Beneath the Shrine: The Caves of Nata-dera

“Oda Nobunaga amidst the pale blossoms, unbothered as the veil breaks—spirits uncoiling from the sacred dark he dared to disturb. Beauty and blasphemy entwined.”

☙ When Oda Broke the Seal, and Darkness Stirred ❧

“There are places even the kami will not enter. Places sealed not with stone, but with silence.”

Long before the Knights of the Order set foot on Japanese soil, their loremasters had recorded whispers—half-translations of accounts buried in temple annals and foreign merchant journals. Each pointed to one name:

Nata-dera.
And to one sin: Oda’s descent.


✠ The Seal Broken

It is said that in his relentless quest for dominion over the land, Oda Nobunaga sought not merely mortal submission, but spiritual supremacy.
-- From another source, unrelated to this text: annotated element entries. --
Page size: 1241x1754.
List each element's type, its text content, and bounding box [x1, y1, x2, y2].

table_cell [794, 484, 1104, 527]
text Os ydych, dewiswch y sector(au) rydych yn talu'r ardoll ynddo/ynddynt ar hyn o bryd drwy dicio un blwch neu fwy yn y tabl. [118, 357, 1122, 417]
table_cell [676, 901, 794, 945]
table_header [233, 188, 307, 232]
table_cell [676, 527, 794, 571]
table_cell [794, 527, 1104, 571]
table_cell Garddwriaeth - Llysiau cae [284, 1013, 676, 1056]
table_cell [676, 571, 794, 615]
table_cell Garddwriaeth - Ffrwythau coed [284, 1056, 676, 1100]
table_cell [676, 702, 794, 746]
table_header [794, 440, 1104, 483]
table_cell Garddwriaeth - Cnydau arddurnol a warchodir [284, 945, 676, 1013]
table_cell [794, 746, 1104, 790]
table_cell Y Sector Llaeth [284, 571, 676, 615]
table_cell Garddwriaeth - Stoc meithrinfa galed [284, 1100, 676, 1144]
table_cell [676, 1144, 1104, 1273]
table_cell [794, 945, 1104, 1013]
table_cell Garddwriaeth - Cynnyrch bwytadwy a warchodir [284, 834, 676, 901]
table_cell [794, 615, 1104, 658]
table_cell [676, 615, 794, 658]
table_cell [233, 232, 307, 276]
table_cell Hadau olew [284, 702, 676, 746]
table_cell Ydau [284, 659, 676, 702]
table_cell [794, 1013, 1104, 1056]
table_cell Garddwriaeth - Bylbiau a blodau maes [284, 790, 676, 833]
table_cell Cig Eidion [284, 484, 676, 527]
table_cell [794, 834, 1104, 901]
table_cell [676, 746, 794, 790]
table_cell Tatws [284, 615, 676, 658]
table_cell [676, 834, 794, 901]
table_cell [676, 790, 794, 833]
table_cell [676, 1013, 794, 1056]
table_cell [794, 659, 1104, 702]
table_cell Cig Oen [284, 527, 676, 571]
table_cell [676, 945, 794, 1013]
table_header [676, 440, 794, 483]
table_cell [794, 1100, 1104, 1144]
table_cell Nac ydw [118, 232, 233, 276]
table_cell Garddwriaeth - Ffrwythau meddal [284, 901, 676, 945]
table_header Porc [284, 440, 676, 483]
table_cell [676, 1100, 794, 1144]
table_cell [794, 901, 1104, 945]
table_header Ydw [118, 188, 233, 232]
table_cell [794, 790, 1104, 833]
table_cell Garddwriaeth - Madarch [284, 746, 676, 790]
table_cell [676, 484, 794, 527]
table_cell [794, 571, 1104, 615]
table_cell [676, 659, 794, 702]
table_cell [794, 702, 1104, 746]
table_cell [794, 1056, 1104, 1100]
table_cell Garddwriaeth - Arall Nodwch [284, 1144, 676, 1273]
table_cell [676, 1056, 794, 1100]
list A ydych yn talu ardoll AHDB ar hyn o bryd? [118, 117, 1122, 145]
He burned temples, mocked the gods, and scorned the old ways.

But it was at Nata-dera, beneath the sacred cliffs of Kaga, where ambition turned to sacrilege.

The caves beneath the shrine were sealed long ago by priests who spoke in murmurs of “something old” buried before the dawn of Shinto. Nobunaga, scouring the land for forgotten weapons and forbidden knowledge, broke that seal.

What emerged is not fully recorded. Only that the villagers fled, the shrine fell silent, and Nobunaga soon met his strange and fiery end at Honnō-ji.


✠ A Summons Across the World

Centuries later, during the Meiji Restoration, new disturbances returned to the slopes of Nata. Local priests petitioned Tokyo. Tokyo sent soldiers. The soldiers did not return.

And so, the call went outward—westward.

The Arch-Principality of Vulgaria, bound by old treaties and older debts, dispatched a Foreign Contingent of the Order: firelocks, ritualists, and engineers. These were the early Vulgarian Fusiliers, under the banner of the Black Chevron.

They sealed the caves anew—not with brick, but with blood and scripture.

To this day, the Order maintains a quiet post near Nata-dera, and the Japanese government has never rescinded their extraordinary exemption to modern arms control laws.


✠ Some Doors Are Meant to Stay Closed

The shrine has been rebuilt. Pilgrims return. But those who know—truly know—never stray too close to the hollow mouth in the stone.

The moss there grows oddly.
The air hangs still.
And even in high summer, the wind moves only inward.